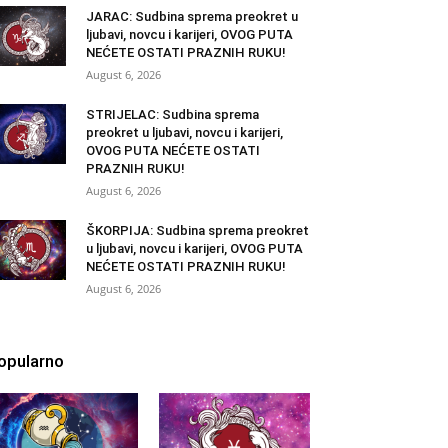
JARAC: Sudbina sprema preokret u
ljubavi, novcu i karijeri, OVOG PUTA
NEĆETE OSTATI PRAZNIH RUKU!
August 6, 2026
STRIJELAC: Sudbina sprema
preokret u ljubavi, novcu i karijeri,
OVOG PUTA NEĆETE OSTATI
PRAZNIH RUKU!
August 6, 2026
ŠKORPIJA: Sudbina sprema preokret
u ljubavi, novcu i karijeri, OVOG PUTA
NEĆETE OSTATI PRAZNIH RUKU!
August 6, 2026
opularno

────────────────

The task: Write out the lines above exactly, but only from the one containing "preokret u ljubavi, novcu" through the last one.

Reply:
preokret u ljubavi, novcu i karijeri,
OVOG PUTA NEĆETE OSTATI
PRAZNIH RUKU!
August 6, 2026
ŠKORPIJA: Sudbina sprema preokret
u ljubavi, novcu i karijeri, OVOG PUTA
NEĆETE OSTATI PRAZNIH RUKU!
August 6, 2026
opularno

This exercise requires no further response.